[LLVMdev] Embedded C Extensions

Peter Wiedermann pwiedermann at cogidata.com
Tue Feb 20 12:46:43 PST 2007


> > in the first step, we either have to backport the changes in the gcc
> > frontend or port llvm-gcc to a more recent version (with the 4.2
> > release on its way, this might be a good candidate). it appears,
> > resources are better spent for latter. are there major concerns
> > speaking against this approach? does anybody have a rough estimate of
> > the required effort?
> llvm-gcc is mostly affected by changes in the GCC trees.  From my initial
> investigation, it looks like there are a few minor changes (e.g.
> CONSTRUCTOR nodes are a bit different) but nothing major.  It may be
> possible to get a prototype 4.2-merged compiler up in a few weeks.
> My group has plans to eventually merge the apple gcc 4.2 compiler work
> into llvm-gcc.  This would sync the front-end with 4.2 and provide several
> other features contributed by apple (most of which may not be interesting
> to people on non-darwin platforms though).  Unfortunately, we don't have a
> definite timespan for this.  We'll most likely pick up this project in the
> next 3-4 months.  This may or may not be too late for you.

Because 3-4 months are a long time for us, i would like merge the 
llvm-gcc to a more recent version of gcc.
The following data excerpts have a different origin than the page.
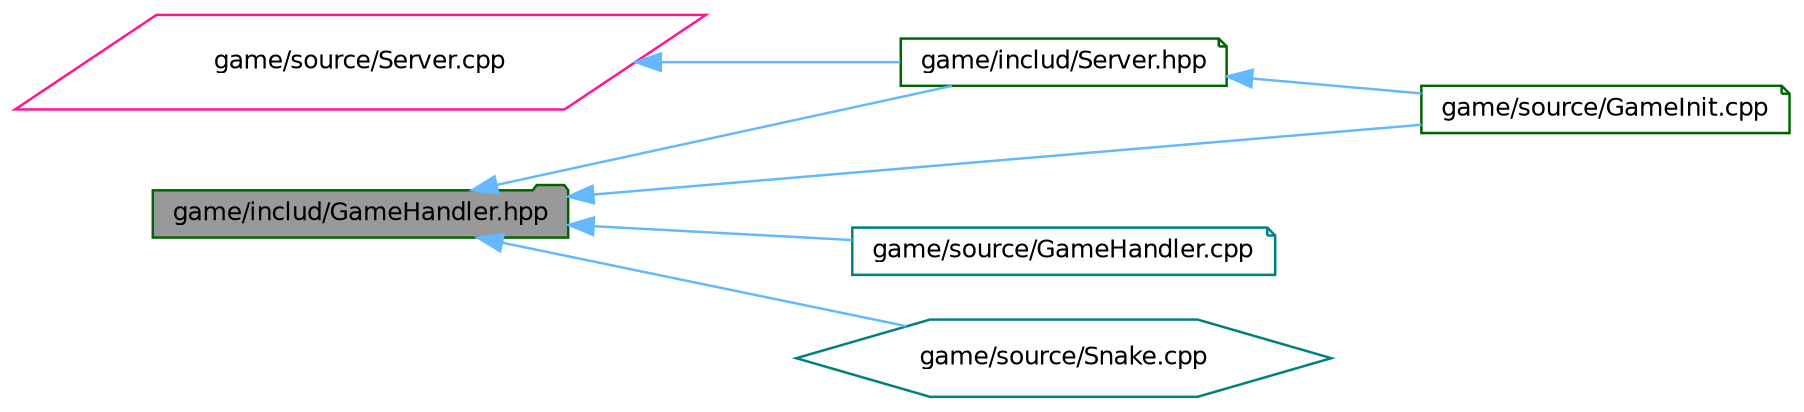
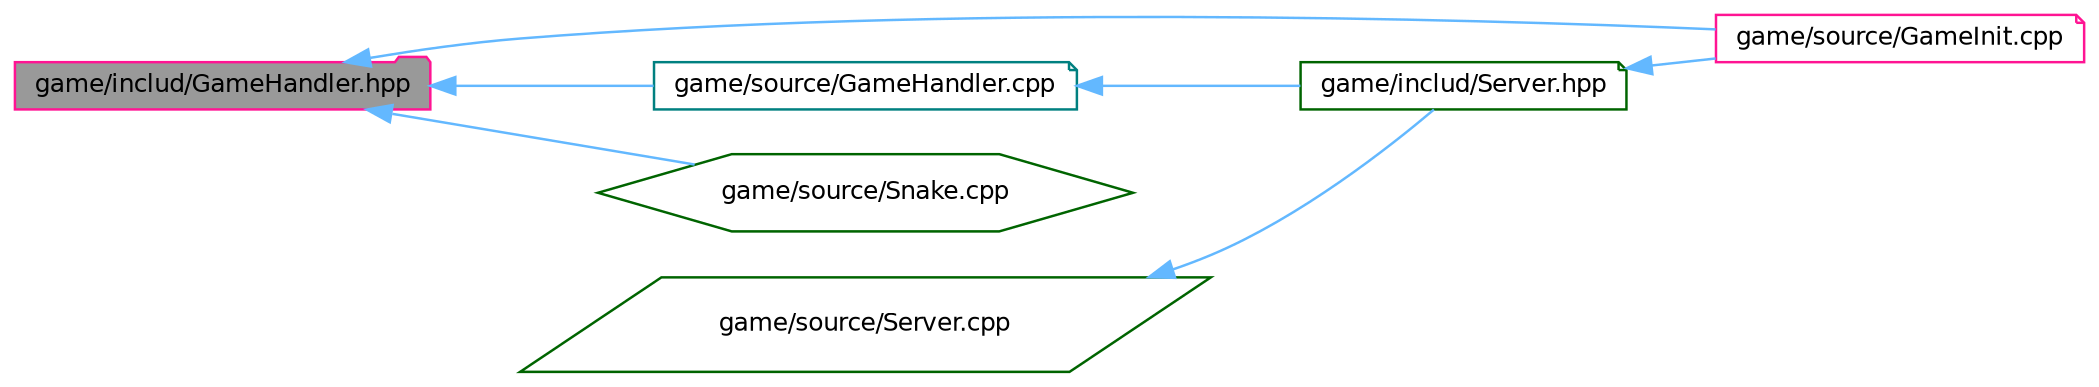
  digraph {
    rankdir=LR
    node [color=deeppink fillcolor=white fontname=Helvetica fontsize=10 shape=note style=filled]
    edge [color=steelblue1 dir=back fontname=Helvetica fontsize=10 labelfontname=Helvetica labelfontsize=10 style=solid]
-   n1 [color=darkgreen fillcolor=grey60 fontcolor=black height=0.2 label="game/includ/GameHandler.hpp" shape=folder width=0.4]
+   n1 [fillcolor=grey60 fontcolor=black height=0.2 label="game/includ/GameHandler.hpp" shape=folder width=0.4]
    n2 [color=darkgreen height=0.2 label="game/includ/Server.hpp" width=0.4]
-   n3 [color=darkgreen height=0.2 label="game/source/GameInit.cpp" width=0.4]
+   n3 [height=0.2 label="game/source/GameInit.cpp" width=0.4]
    n4 [color=teal height=0.2 label="game/source/GameHandler.cpp" width=0.4]
-   n5 [color=teal height=0.2 label="game/source/Snake.cpp" shape=hexagon width=0.4]
-   n6 [height=0.2 label="game/source/Server.cpp" shape=parallelogram width=0.4]
-   n1 -> n2
+   n5 [color=darkgreen height=0.2 label="game/source/Snake.cpp" shape=hexagon width=0.4]
+   n6 [color=darkgreen height=0.2 label="game/source/Server.cpp" shape=parallelogram width=0.4]
+   n4 -> n2
    n1 -> n3
    n1 -> n4
    n1 -> n5
    n2 -> n3
    n6 -> n2
  }
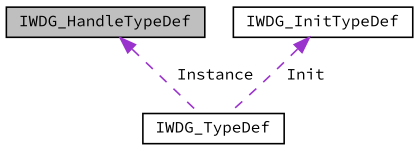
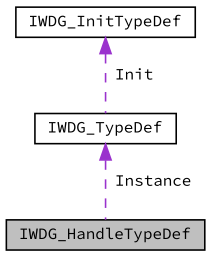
  digraph {
    fontname="Source Code Pro"
    node [color=black fillcolor=white fontname="Source Code Pro" fontsize=10 shape=record style=filled]
    edge [color=darkorchid3 dir=back fontname="Source Code Pro" fontsize=10 labelfontname=Helvetica labelfontsize=10 style=dashed]
    n1 [fillcolor=grey75 fontcolor=black height=0.2 label=IWDG_HandleTypeDef width=0.4]
    n2 [height=0.2 label=IWDG_InitTypeDef width=0.4]
    n3 [height=0.2 label=IWDG_TypeDef width=0.4]
    n2 -> n3 [label=" Init"]
-   n1 -> n3 [label=" Instance"]
+   n3 -> n1 [label=" Instance"]
  }
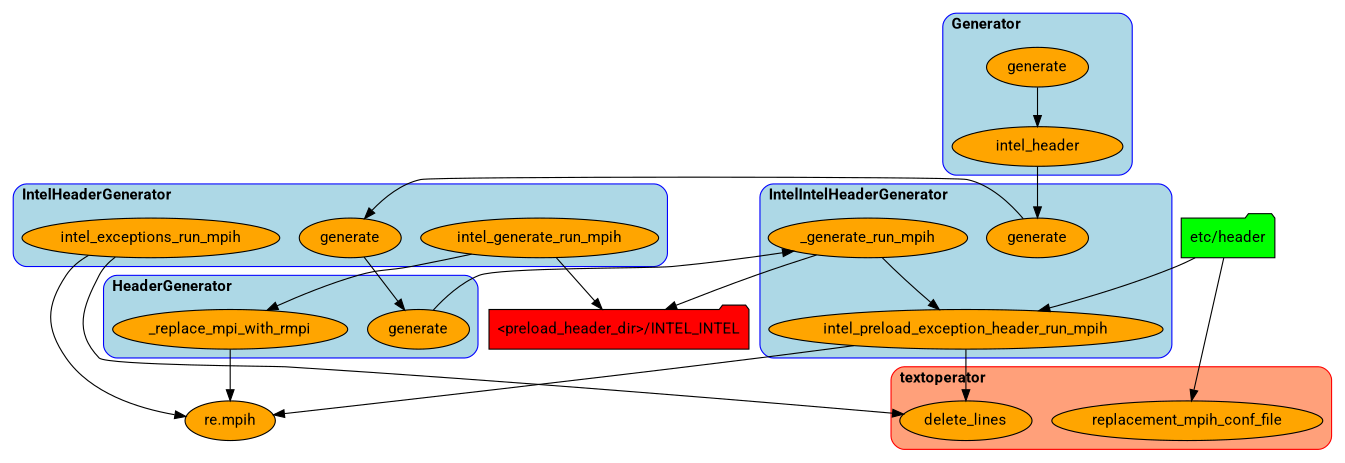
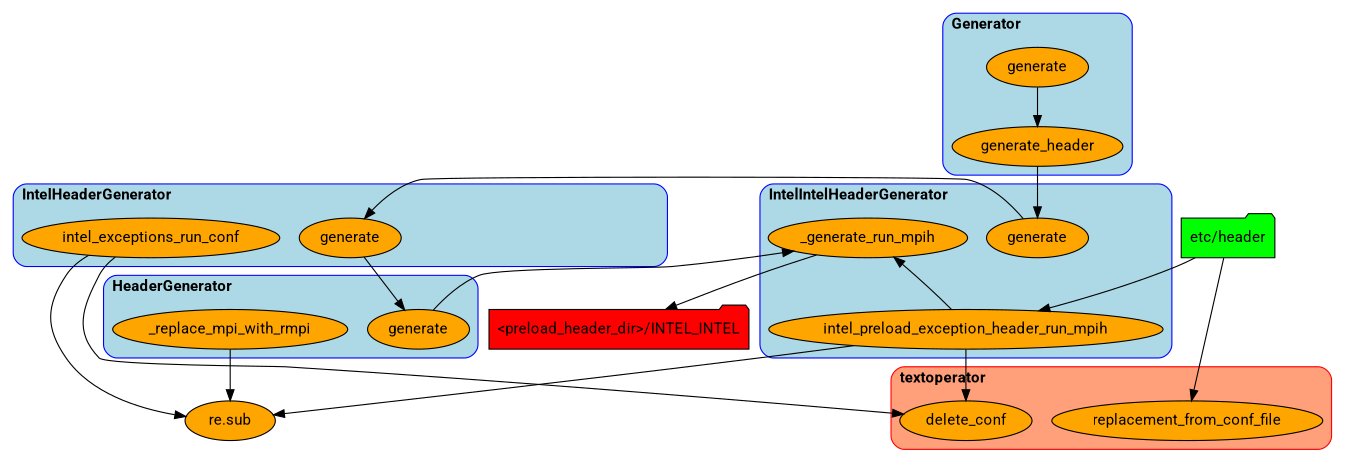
  digraph {
    fontname=Roboto
    rankdir=TB
    node [fillcolor=orange fontname=Roboto shape=ellipse style=filled]
    edge [fontname=Roboto]
    n1 [label=generate]
-   n2 [label=intel_header]
+   n2 [label=generate_header]
    n3 [label=generate]
    n4 [label=_generate_run_mpih]
    n5 [label=intel_preload_exception_header_run_mpih]
    n6 [label=generate]
-   n7 [label=intel_generate_run_mpih]
-   n8 [label=intel_exceptions_run_mpih]
+   n8 [label=intel_exceptions_run_conf]
    n9 [label=generate]
    n10 [label=_replace_mpi_with_rmpi]
-   n11 [label=replacement_mpih_conf_file]
-   n12 [label=delete_lines]
+   n11 [label=replacement_from_conf_file]
+   n12 [label=delete_conf]
    n13 [fillcolor=red label="<preload_header_dir>/INTEL_INTEL" shape=folder]
-   n14 [label="re.mpih"]
+   n14 [label="re.sub"]
    n15 [fillcolor=green label="etc/header" shape=folder]
    subgraph cluster_1 {
      bgcolor=lightblue
      color=blue
      label=<<B>Generator</B>>
      labeljust=l
      style=rounded
      n1
      n2
    }
    subgraph cluster_2 {
      bgcolor=lightblue
      color=blue
      label=<<B>IntelIntelHeaderGenerator</B>>
      labeljust=l
      style=rounded
      n3
      n4
      n5
    }
    subgraph cluster_3 {
      bgcolor=lightblue
      color=blue
      label=<<B>IntelHeaderGenerator</B>>
      labeljust=l
      style=rounded
      n6
-     n7
      n8
    }
    subgraph cluster_4 {
      bgcolor=lightblue
      color=blue
      label=<<B>HeaderGenerator</B>>
      labeljust=l
      style=rounded
      n9
      n10
    }
    subgraph cluster_5 {
      bgcolor=lightsalmon
      color=red
      label=<<B>textoperator</B>>
      labeljust=l
      style=rounded
      n11
      n12
    }
    n1 -> n2
    n2 -> n3
    n3 -> n6
-   n4 -> n5
+   n5 -> n4
    n4 -> n13
    n5 -> n12
    n5 -> n14
    n6 -> n9
-   n7 -> n10
-   n7 -> n13
    n8 -> n12
    n8 -> n14
    n9 -> n4
    n10 -> n14
    n15 -> n5
    n15 -> n11
  }
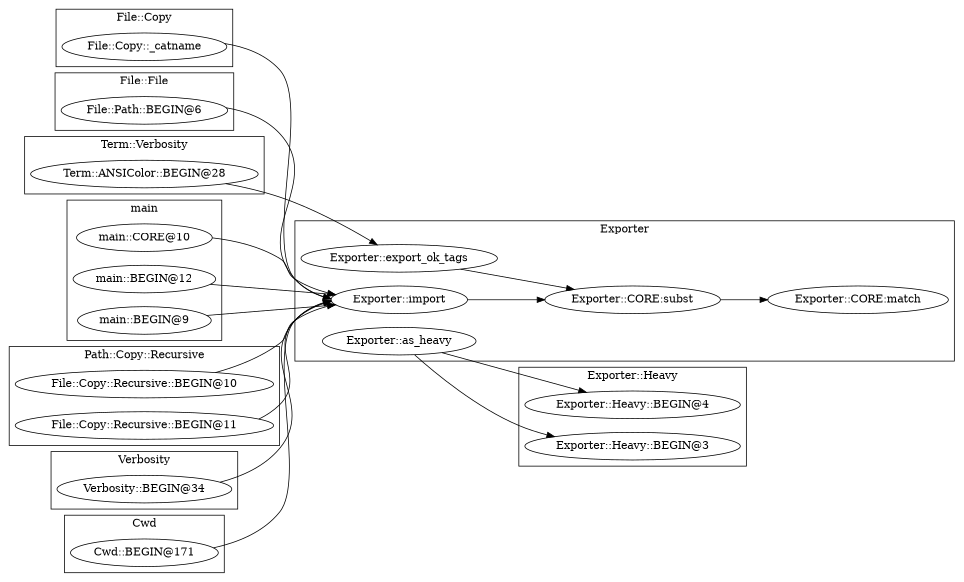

Actually the fixed-point support for gcc is developed in a 4.3 branch
which is regularly merged with the trunk. So there are 2 possible

   1) port llvm-gcc to the actual fixed-point branch (gcc 4.3)

   2) port llvm-gcc to gcc 4.2
      and backport the fixed-point extensions to that llvm-gcc4.2
      (i assume the backport will not be that much work because the
      frontends will not really differ)

I think the decision basically depends on your release plans.
If you want to keep track with the current 4.3 development, the first
approach would be the better one.
If you don't like a llvm-gcc release for every gcc release, the second
approach seems better to me.
So let me know about your preference.